PaliGemma prompt and system instructions

This page describes prompt formatting and system instructions for PaliGemma models. These Gemma model variants use the same general formatting as Gemma foundation models, and also support a special syntax for specific image-related tasks.

Prompt format

PaliGemma models use the same prompt formatting as the Gemma foundation models they are based on. However, PaliGemma models also support a special task syntax, which is described in the next section. For more information on Gemma prompt formatting, see Gemma prompt and system instructions.

Image and text data order

When prompting PaliGemma models with text and image data, the image data must always be provided first, and then the text prompting data after it. Reversing the order of image and text prompt data, or mixing image and text data will typically generate unusable responses.

Prompt task syntax

The PaliGemma models are trained with specific prompt patterns and syntax for tasks such as object identification and image captioning. You can use this prompt task syntax to request specific behavior from the PaliGemma models, as follows:

  • "cap {lang}\n": Very raw short caption (from WebLI-alt)
  • "caption {lang}\n": Nice, COCO-like short captions
  • "describe {lang}\n": Somewhat longer, more descriptive captions
  • "ocr": Optical character recognition
  • "answer {lang} {question}\n": Question answering about the image contents
  • "question {lang} {answer}\n": Question generation for a given answer
  • "detect {object} ; {object}\n": Locate listed objects in an image and return the bounding boxes for those objects
  • "segment {object}\n": Locate the area occupied by the object in an image to create an image segmentation for that object

The {lang} options are for language codes. PaliGemma supports language recognition for 34 different languages for task prompts with this option. You can find the list of supported languages on GitHub.

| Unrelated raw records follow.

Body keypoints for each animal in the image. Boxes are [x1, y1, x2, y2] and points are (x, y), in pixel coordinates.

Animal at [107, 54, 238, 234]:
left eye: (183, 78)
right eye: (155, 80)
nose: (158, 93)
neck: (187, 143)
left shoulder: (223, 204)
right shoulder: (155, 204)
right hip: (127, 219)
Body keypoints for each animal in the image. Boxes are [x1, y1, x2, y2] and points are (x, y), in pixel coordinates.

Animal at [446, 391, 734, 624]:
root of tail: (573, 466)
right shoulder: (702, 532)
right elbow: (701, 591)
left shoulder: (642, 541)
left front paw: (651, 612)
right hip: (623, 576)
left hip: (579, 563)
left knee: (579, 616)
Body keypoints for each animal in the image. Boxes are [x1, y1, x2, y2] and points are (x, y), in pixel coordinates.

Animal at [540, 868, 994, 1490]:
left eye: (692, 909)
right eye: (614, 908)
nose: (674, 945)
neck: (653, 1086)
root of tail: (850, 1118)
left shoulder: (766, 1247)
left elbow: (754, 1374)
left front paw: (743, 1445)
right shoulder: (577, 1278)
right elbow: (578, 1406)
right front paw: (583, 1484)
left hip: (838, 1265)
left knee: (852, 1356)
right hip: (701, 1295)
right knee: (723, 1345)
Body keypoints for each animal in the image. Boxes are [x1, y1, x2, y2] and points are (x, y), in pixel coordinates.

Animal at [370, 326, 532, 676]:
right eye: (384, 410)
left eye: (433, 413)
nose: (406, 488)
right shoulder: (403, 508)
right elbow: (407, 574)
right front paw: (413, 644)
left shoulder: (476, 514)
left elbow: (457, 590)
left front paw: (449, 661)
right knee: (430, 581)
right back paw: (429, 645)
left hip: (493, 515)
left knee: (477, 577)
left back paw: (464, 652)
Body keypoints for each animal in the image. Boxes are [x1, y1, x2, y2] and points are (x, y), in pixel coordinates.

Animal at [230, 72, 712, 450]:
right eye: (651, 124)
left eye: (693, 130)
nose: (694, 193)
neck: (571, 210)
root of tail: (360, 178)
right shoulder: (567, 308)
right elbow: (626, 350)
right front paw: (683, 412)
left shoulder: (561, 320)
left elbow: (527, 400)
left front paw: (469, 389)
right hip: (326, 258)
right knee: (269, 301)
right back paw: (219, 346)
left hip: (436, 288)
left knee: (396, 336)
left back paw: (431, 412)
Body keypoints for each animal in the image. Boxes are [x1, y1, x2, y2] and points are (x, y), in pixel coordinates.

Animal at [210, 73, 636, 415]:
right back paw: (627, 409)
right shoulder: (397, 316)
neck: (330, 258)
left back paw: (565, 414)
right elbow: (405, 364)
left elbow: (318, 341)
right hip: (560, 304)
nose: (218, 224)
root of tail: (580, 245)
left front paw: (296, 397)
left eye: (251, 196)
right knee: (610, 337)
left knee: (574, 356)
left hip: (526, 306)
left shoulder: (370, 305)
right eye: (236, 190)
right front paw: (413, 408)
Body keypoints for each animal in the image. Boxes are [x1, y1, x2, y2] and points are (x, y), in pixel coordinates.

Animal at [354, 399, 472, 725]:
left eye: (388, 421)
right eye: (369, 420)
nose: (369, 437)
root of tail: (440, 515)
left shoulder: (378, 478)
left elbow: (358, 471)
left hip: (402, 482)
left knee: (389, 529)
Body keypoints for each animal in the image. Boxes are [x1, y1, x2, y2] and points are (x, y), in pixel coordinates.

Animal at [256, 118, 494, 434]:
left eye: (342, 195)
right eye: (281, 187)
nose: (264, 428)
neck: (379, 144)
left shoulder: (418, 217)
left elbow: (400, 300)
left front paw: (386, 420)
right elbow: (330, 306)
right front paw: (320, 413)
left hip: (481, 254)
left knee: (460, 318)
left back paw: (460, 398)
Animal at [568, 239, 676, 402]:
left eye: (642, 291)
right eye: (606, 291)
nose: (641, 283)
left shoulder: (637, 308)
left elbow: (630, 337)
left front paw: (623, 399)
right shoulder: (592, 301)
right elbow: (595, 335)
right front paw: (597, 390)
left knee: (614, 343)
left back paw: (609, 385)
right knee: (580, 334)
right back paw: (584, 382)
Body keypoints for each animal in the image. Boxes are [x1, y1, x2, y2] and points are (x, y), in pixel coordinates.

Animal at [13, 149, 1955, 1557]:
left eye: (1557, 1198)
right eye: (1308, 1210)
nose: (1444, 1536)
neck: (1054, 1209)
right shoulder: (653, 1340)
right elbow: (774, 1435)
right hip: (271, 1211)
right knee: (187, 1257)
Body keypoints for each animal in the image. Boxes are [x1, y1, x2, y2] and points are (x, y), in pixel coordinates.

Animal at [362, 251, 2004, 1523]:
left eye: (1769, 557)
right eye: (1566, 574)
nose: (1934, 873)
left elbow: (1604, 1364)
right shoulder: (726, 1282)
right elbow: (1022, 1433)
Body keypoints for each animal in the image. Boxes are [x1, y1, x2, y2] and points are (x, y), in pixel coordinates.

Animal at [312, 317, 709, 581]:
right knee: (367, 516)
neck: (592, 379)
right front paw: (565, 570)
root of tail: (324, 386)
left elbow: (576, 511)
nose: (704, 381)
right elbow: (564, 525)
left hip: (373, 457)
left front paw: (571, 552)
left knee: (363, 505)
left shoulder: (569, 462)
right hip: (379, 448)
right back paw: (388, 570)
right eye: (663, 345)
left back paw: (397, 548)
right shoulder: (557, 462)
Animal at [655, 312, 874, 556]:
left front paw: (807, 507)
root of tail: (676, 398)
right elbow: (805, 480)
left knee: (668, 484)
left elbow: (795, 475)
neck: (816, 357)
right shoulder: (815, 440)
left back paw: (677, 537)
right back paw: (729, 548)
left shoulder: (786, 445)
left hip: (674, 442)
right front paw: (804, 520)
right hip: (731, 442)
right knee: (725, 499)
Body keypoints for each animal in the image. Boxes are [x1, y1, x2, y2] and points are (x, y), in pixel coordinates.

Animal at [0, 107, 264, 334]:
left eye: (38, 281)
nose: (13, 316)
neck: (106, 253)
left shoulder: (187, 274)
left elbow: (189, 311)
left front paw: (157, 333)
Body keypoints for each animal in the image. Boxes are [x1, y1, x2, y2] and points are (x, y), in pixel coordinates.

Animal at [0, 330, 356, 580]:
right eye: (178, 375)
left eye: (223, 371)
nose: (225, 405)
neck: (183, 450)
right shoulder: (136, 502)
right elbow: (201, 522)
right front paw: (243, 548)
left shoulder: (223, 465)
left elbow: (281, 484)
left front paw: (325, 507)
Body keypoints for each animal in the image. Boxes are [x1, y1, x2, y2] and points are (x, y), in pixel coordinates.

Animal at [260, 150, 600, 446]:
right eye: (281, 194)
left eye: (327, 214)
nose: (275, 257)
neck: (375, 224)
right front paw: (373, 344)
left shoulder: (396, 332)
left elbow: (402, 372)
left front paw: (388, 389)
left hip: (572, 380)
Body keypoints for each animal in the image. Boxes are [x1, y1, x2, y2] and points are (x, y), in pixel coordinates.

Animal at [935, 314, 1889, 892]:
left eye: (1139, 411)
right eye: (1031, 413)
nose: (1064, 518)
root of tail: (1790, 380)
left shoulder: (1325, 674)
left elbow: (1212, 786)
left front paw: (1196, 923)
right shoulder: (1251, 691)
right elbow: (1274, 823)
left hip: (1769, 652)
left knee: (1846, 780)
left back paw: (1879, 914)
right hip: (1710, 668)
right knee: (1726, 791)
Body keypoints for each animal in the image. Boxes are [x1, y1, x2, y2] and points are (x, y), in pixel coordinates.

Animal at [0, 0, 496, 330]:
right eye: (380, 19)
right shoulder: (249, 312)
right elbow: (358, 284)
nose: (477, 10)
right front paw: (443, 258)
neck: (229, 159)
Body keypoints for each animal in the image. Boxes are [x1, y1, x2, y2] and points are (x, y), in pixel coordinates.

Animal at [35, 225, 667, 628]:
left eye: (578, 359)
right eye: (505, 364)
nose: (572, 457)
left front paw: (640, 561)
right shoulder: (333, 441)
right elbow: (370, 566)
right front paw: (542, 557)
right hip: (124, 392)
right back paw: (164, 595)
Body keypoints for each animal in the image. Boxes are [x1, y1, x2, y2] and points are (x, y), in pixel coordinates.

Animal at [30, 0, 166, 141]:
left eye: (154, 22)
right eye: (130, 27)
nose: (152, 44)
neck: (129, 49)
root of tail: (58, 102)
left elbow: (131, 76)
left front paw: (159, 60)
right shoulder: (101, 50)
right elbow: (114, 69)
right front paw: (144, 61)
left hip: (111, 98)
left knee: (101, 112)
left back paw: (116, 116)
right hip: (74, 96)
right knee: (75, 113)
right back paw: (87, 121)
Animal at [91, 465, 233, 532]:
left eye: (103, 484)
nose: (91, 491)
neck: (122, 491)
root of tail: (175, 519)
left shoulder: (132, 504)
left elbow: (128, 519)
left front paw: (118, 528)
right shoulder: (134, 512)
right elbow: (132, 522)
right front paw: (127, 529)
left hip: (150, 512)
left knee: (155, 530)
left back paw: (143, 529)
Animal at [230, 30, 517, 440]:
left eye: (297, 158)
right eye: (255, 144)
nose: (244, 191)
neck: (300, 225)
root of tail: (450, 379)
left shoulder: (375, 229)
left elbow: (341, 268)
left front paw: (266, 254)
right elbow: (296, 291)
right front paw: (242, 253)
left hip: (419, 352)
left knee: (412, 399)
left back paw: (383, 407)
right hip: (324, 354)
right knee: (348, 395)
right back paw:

For a detailed code examples showing how to use this syntax, see the Generate PaliGemma output with Keras tutorial.

Batched prompt commands

You can provide more than one prompt command within a single prompt as a batch of instructions. Each prompt command must end with a \n character. The following example demonstrates how to structure your prompt text to provide multiple instructions.

prompts = [
    'answer en where is the cow standing?\n',
    'answer en what color is the cow?\n',
    'describe en\n',
    'detect cow\n',
    'segment cow\n',
]
images = [cow_image, cow_image, cow_image, cow_image, cow_image]
outputs = paligemma.generate(
    inputs={
        "images": images,
        "prompts": prompts,
    }
)
for output in outputs:
    print(output)

System instructions

The PaliGemma models do not support any additional system instructions beyond the Gemma system instructions from the foundation models they are based on.